21.25 Further reading

  • Lundberg & Lee (2017) introduce SHAP and unify it with LIME, DeepLIFT, and other attribution methods.
  • Lundberg et al. (2020) extend TreeSHAP to global understanding and show its advantages for monitoring tree ensembles.
  • Rudin (2019) argues that intrinsic interpretability should be the default in high-stakes domains.
  • Ribeiro et al. (2016) introduce LIME and formalize its weighted local surrogate objective.
  • Wachter et al. (2018) define counterfactual explanations and argue they satisfy the GDPR transparency requirement.
  • Mothilal et al. (2020) introduce DiCE, extending counterfactuals with diversity.
  • Mitchell et al. (2019) propose model cards and show templates for documentation.
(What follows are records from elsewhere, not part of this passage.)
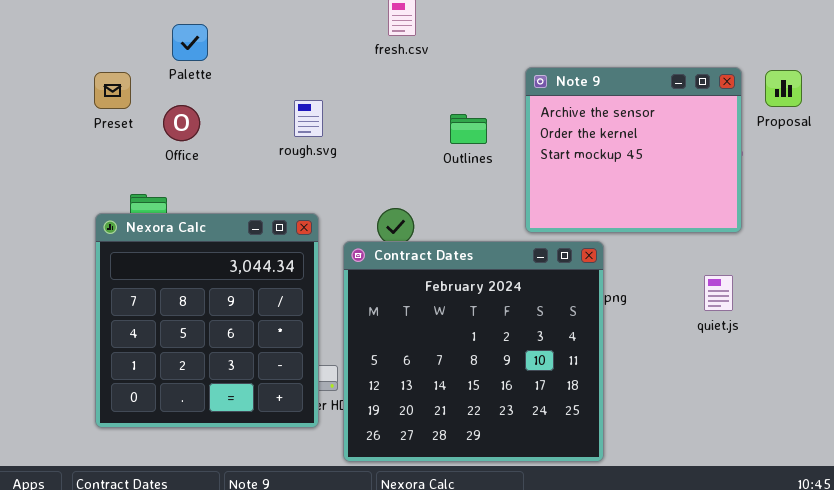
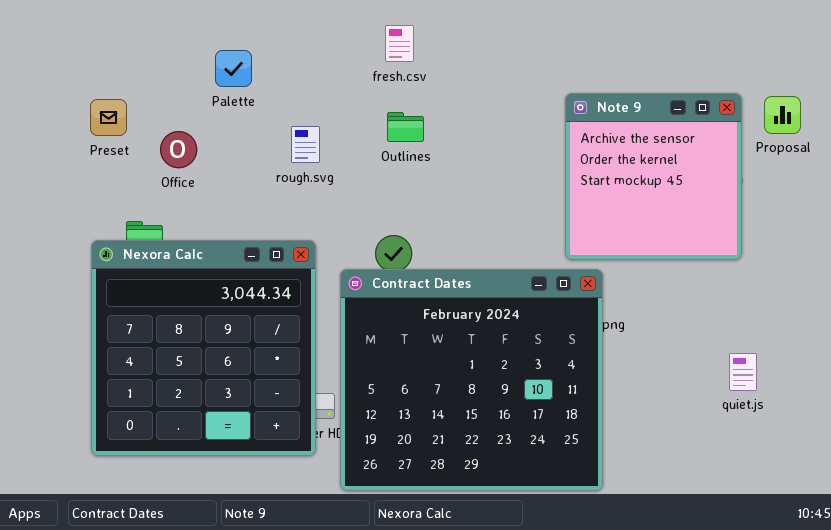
Palette: [172,24,208,61] -> [215,50,252,87], moved
Note 9: [525,67,742,233] -> [565,93,742,260], resized
Outlines: [450,114,487,144] -> [387,112,424,142], moved
quiet.js: [704,275,733,311] -> [729,353,757,391], moved

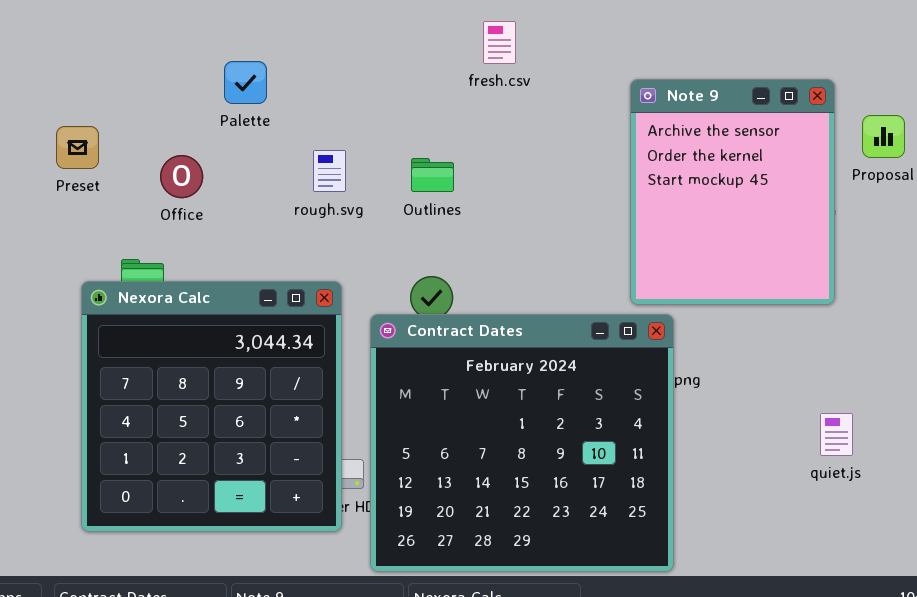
fresh.csv: [385,25,414,62] -> [483,21,516,64], moved
Note 9: [565,93,742,260] -> [630,79,835,305], resized
Preset: [90,99,127,136] -> [56,126,99,169], moved
Outlines: [387,112,424,142] -> [411,158,454,192], moved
  • Slack et al. (2020) demonstrate adversarial attacks on SHAP and LIME and propose a diagnostic for robustness.
  • Karimi et al. (2022) survey algorithmic recourse and compare counterfactual methods.
  • Bracke et al. (2019) apply SHAP to credit default at the Bank of England and discuss the regulatory implications.
  • Arrieta et al. (2020) provide a comprehensive taxonomy of XAI methods and evaluation criteria.
  • Consumer Financial Protection Bureau (2022) is the Bureau’s binding guidance on adverse action notices for complex-algorithm creditors.